(Extracted data entries)
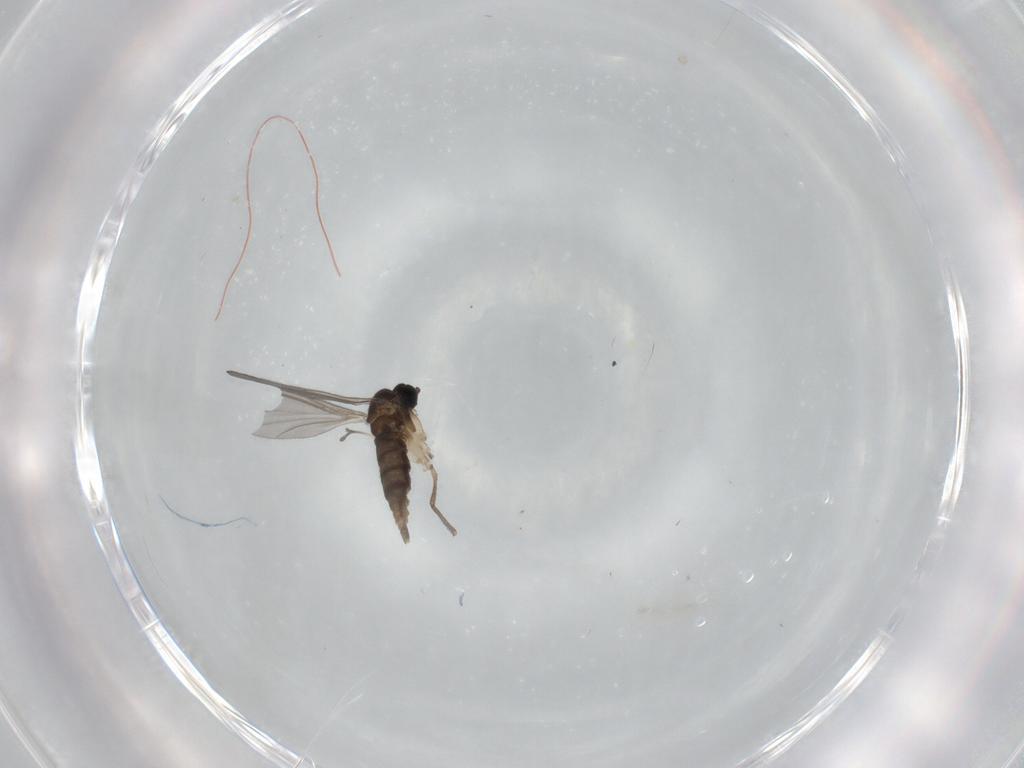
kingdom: Animalia
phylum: Arthropoda
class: Insecta
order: Diptera
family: Sciaridae
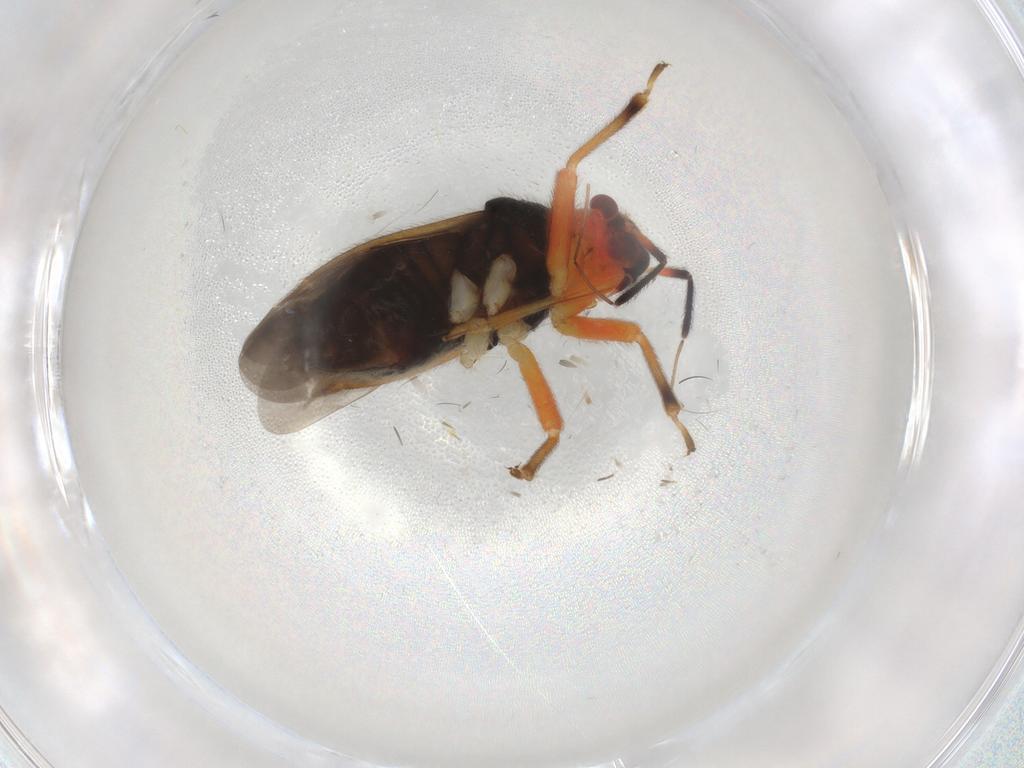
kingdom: Animalia
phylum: Arthropoda
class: Insecta
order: Hemiptera
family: Miridae
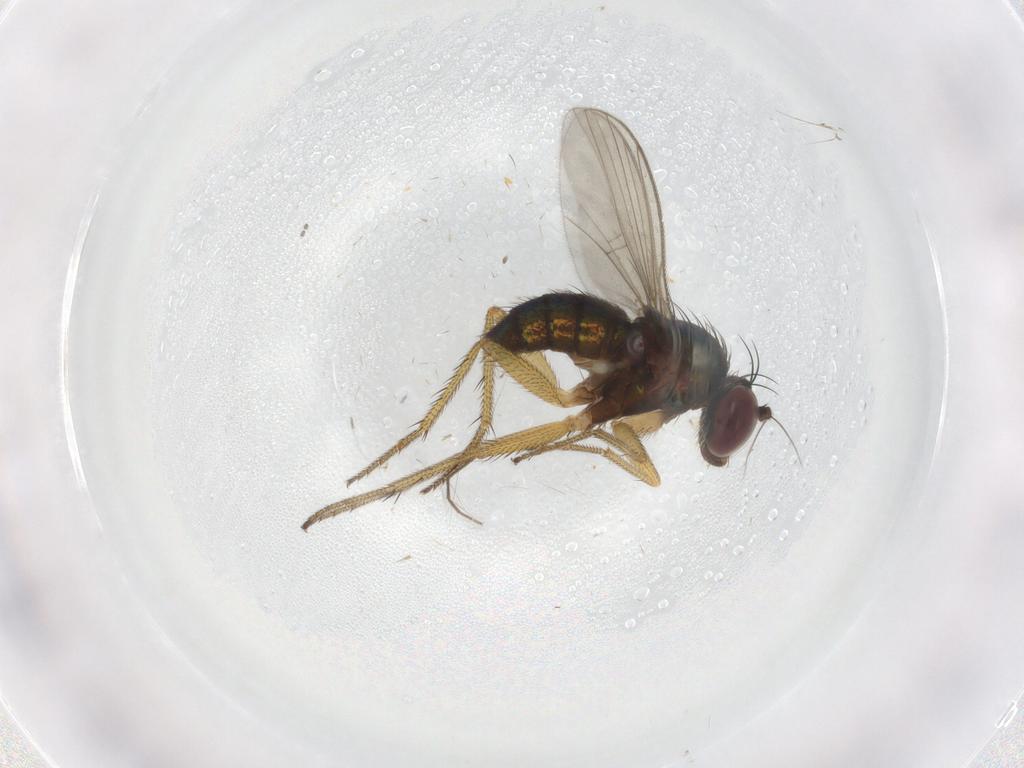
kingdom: Animalia
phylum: Arthropoda
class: Insecta
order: Diptera
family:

**TASK REQUIREMENTS**
Could you write out every line of the data above word for word, leaving out the pictures?

**RESPONSE**
kingdom: Animalia
phylum: Arthropoda
class: Insecta
order: Diptera
family: Sciaridae
kingdom: Animalia
phylum: Arthropoda
class: Insecta
order: Hemiptera
family: Miridae
kingdom: Animalia
phylum: Arthropoda
class: Insecta
order: Diptera
family:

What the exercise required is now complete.